Everything that could have gone wrong for the Pacers this season did go wrong. Sometimes, that’s out of your control as a franchise. But most of the time, you make your own circumstance, and the Pacers need to learn from the many things that hurt them this season so that the same issues (defense and injuries) don’t crush the organization for a third season in a row.
“It’s been a tough year. We’ve had a lot of stretches where wins have been hard to come by,” Carlisle said in March.
Avoiding the same obstacles next year is all about action. The Pacers have to put an enhanced focus on acquiring players with less health risk. It’s fine to have a few guys on the roster with the injury prone label, but deploying several can lead to a situation like the one the Pacers have been in for the last few seasons.
Defensively, Indiana must both acquire defensive talent and simplify their strategy. Personnel issues hurt the Pacers, but even early in the season when much of their team was similar to the squad from the year prior, the group was weak defensively. Some of the strategic changes Indiana made defensively this season hurt the team, and the coaching staff must identify what those changes were, even if better resources are acquired.

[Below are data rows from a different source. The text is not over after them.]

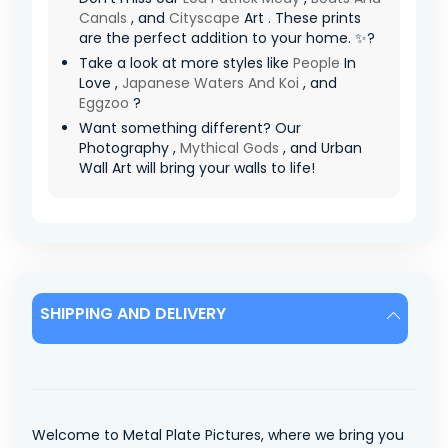
Canals
, and
Cityscape
Art . These prints
are the perfect addition to your home. ✨?
Take a look at more styles like
People
In
Love ,
Japanese Waters And Koi
, and
Eggzoo
?
Want something different? Our
Photography ,
Mythical Gods
, and Urban
Wall Art will bring your walls to life!
SHIPPING AND DELIVERY
Welcome to Metal Plate Pictures, where we bring you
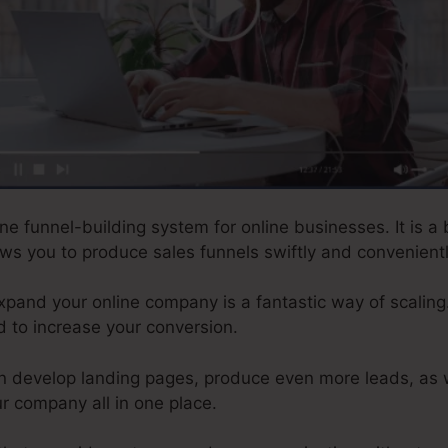
ne funnel-building system for online businesses. It is a 
lows you to produce sales funnels swiftly and convenientl
xpand your online company is a fantastic way of scaling.
d to increase your conversion.
n develop landing pages, produce even more leads, as 
r company all in one place.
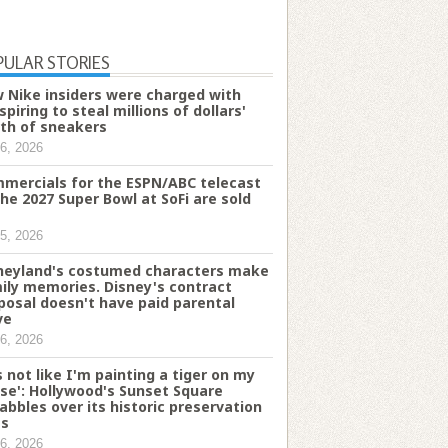
PULAR STORIES
 Nike insiders were charged with
spiring to steal millions of dollars'
th of sneakers
6, 2026
mercials for the ESPN/ABC telecast
the 2027 Super Bowl at SoFi are sold
5, 2026
neyland's costumed characters make
ily memories. Disney's contract
posal doesn't have paid parental
ve
6, 2026
's not like I'm painting a tiger on my
se': Hollywood's Sunset Square
abbles over its historic preservation
es
6, 2026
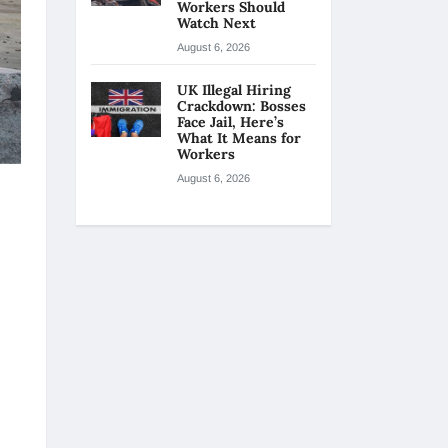
Workers Should
Watch Next
August 6, 2026
UK Illegal Hiring
Crackdown: Bosses
Face Jail, Here’s
What It Means for
Workers
August 6, 2026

“Defensively, we have a lot of work to do,” Myles Turner, the team’s best defender, said. “When you’re constantly changing lineups or constantly reintroducing other concepts, I think that it can be a bit much.”
In crunch time, the Pacers have to buckle down on both ends. Some natural improvement will come on that end as young players improve their one-on-one skills, a talent that Haliburton mentioned wanting to improve this summer. And as the team’s defense improves, so will the crunch-time defense. But the Pacers cannot rely on the same skills to win them close games next season. It didn’t work in 2021-22.
If the Pacers don’t learn from their mistakes, then the 25-win campaign will have been wasted. It will be time lost. If the Pacers want to use the sunken season for growth (beyond the draft), they must make it a point to sit down and evaluate how to fix their mistakes heading into next year.
“It’s been a tough year. We’ve had a lot of stretches where wins have been hard to come by,” Carlisle shared this season. “But this has been a resilient group.”
That resilience will be key for a now-young Pacers team. Because if this team, and this franchise, learns from their mistakes and takes steps to fix them, the team will advance forward in the coming seasons. Maybe that won’t be an immediate advancement into the postseason, but they will make strides in the right direction.
That’s key for any franchise, but especially one that hasn’t had a season this poor since the 1980s. The Indiana Pacers can’t allow years like this to become a habit. They must make it a lesson and move forward.
“This summer is a big summer for everybody on the team,” rookie center Isaiah Jackson said during the final weekend of the season. He’s right, and that extends to everyone in the Pacers organization. The Pacers started making steps in the right direction at the trade deadline, but there is still more work to do.
The Pacers miserable season ended. Now, it needs to become a valuable piece of education for the franchise.